- [DOCUMENT SOURCE]:
----
INTERVIEW : Pour inventer un nouveau cinéma, il faut d’abord apprendre à se regarder, a déclaré Moussa Touré

Nous avons rencontré Moussa Touré mardi, au lendemain de son arrivée à Maurice, et à quelques heures de la soirée inaugurale du festival Île Courts qu’il parraine. Ce réalisateur, scénariste et producteur sénégalais ne voit pas meilleure source d’inspiration que la réalité, même s’il connaît l’art de l’enchanter et de la rendre la plus touchante possible. Il présente demain matin une mas-ter class sous le titre « Le cinéma ça ne se décrète pas, ça s’apprend ! ». Ami de Youssou N’Dour, pa-rent de Wassis Diop et Joe Ouakam, fils spirituel de Djibril Mambéty et John Ford, ce cinéaste humaniste aime le silence des visages et trouve des idées de film à chaque rencontre. Il partage depuis plusieurs jours sa riche expérience avec de jeunes réalisateurs mauriciens. S’il est bien connu pour Toubab Bi, TGV et, tout récemment, La Pirogue qui a été remarqué à Cannes, les films qui lui sont chers sont des documentaires ancrés dans les réalités sociales des hommes et femmes du continent.
Votre dernier film, La Pirogue, qui a été ovationné au dernier Festival de Cannes sous la section Un certain regard, vient de recevoir le prix du public et celui de la mise en scène au Festival francophone d’Angoulême. Comment expliquez-vous ce succès ?
J’ai réalisé peu de fictions alors que je suis né dans la fiction. J’y ai travaillé en tant que technicien et j’ai fait deux films de fiction au début de ma carrière, Toubab Bi et TGV. Tous deux ont remporté beaucoup de succès. Je me suis arrêté puis j’ai fait beaucoup de documentaires qui ont eu eux aussi beaucoup de succès (rires). Alors quand je suis retourné à la fiction, je pense que j’étais devenu une nouvelle personne cinématographique. C’est-à-dire que je fais en même temps de la fiction et du documentaire.
Je crois que le succès de La pirogue émane de la nouvelle personne que je suis devenue en tant que metteur en scène. Mon regard a changé sur la vérité. Quand on est dans la fiction, on essaie d’aller le plus possible vers la vérité. En fait, la fiction c’est aller vers le rêve, dans l’irréel, pour s’approcher le plus possible du réel. Dans le documentaire on est dans le réel pour être dans le réel, point final !
Mais au départ la source d’inspiration est complètement réelle…
Oui mais quand vous êtes dans le réel, que vous voulez faire de la fiction, vous amenez le réel dans l’irréel. Quand on fait jouer des choses irréelles aux acteurs, c’est pour qu’ils s’approchent le plus possible du réel. Peut-être que le réel est ce qui touche le plus les gens. Et c’est vraiment le réel qui est présent dans La Pirogue. J’ai aussi changé ma manière de filmer, je vais plus à l’essentiel, là où les gens sont le plus touchés.
----
- [DONNÉES À EXAMINER]:

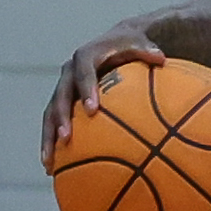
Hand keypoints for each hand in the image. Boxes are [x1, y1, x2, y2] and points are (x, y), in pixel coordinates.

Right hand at [40, 26, 164, 170]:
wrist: (112, 42)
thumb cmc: (130, 45)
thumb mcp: (139, 43)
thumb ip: (147, 50)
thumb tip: (162, 58)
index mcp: (86, 57)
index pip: (84, 72)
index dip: (86, 90)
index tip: (92, 110)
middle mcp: (69, 72)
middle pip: (61, 96)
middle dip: (61, 117)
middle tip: (66, 137)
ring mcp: (64, 88)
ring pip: (50, 114)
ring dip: (48, 137)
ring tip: (49, 163)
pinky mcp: (63, 102)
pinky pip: (54, 123)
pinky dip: (53, 144)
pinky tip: (54, 168)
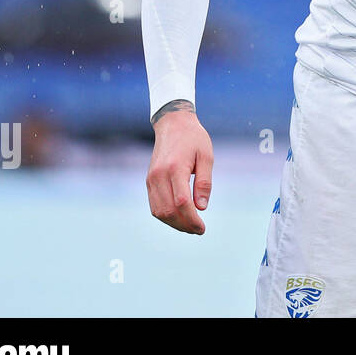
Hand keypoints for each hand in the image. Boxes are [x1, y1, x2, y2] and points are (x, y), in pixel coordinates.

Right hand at [146, 102, 213, 234]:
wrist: (173, 124)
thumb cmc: (194, 139)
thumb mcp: (206, 156)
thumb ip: (204, 182)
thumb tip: (201, 208)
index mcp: (174, 169)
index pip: (181, 202)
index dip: (192, 219)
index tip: (202, 228)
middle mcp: (158, 176)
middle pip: (168, 211)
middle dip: (184, 225)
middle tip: (199, 230)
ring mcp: (151, 179)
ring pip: (159, 211)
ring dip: (174, 224)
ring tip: (190, 227)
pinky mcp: (149, 181)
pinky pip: (154, 205)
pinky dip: (165, 216)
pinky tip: (179, 218)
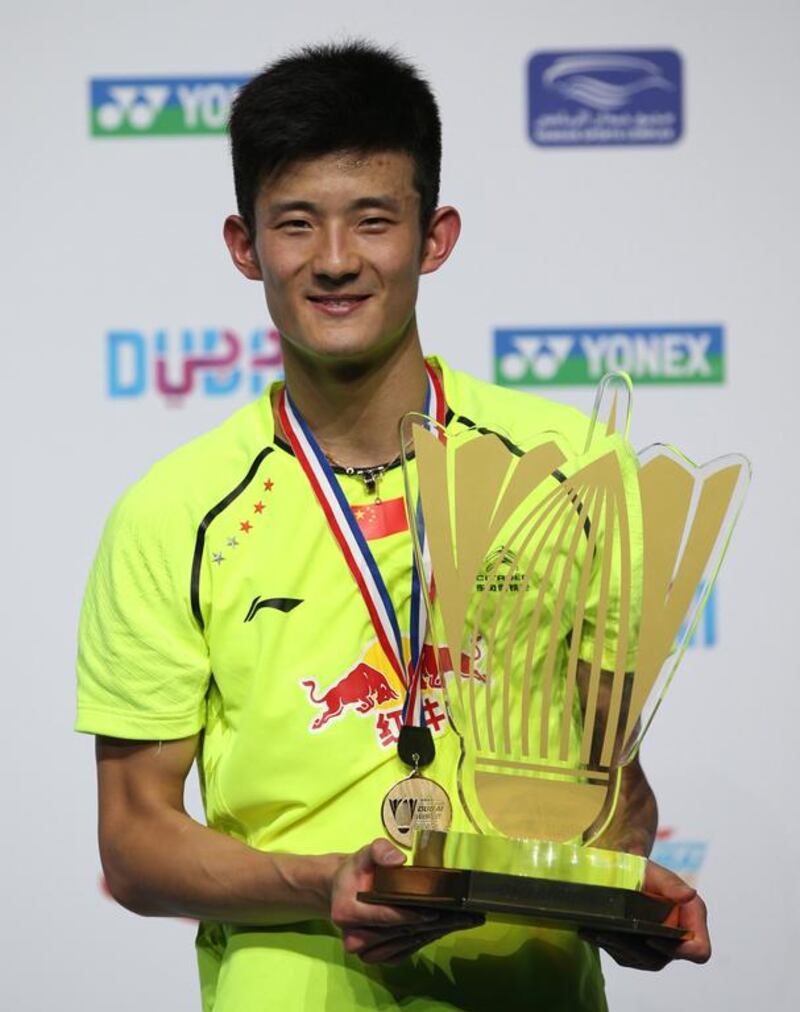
----
- [CONSIGNE]:
Répondez aux questions suivantes à partir de l'entretien avec Moussa Touré :
(a) Quel festival Moussa Touré parraine-t-il à Maurice ?
(b) Quels prix La Pirogue a-t-il reçus au Festival francophone d'Angoulême ?
(c) Quels films de fiction a-t-il réalisés au début de sa carrière ?

- [RÉPONSE]:
(a) Le festival Île Courts.
(b) Le prix du public et celui de la mise en scène.
(c) Toubab Bi et TGV.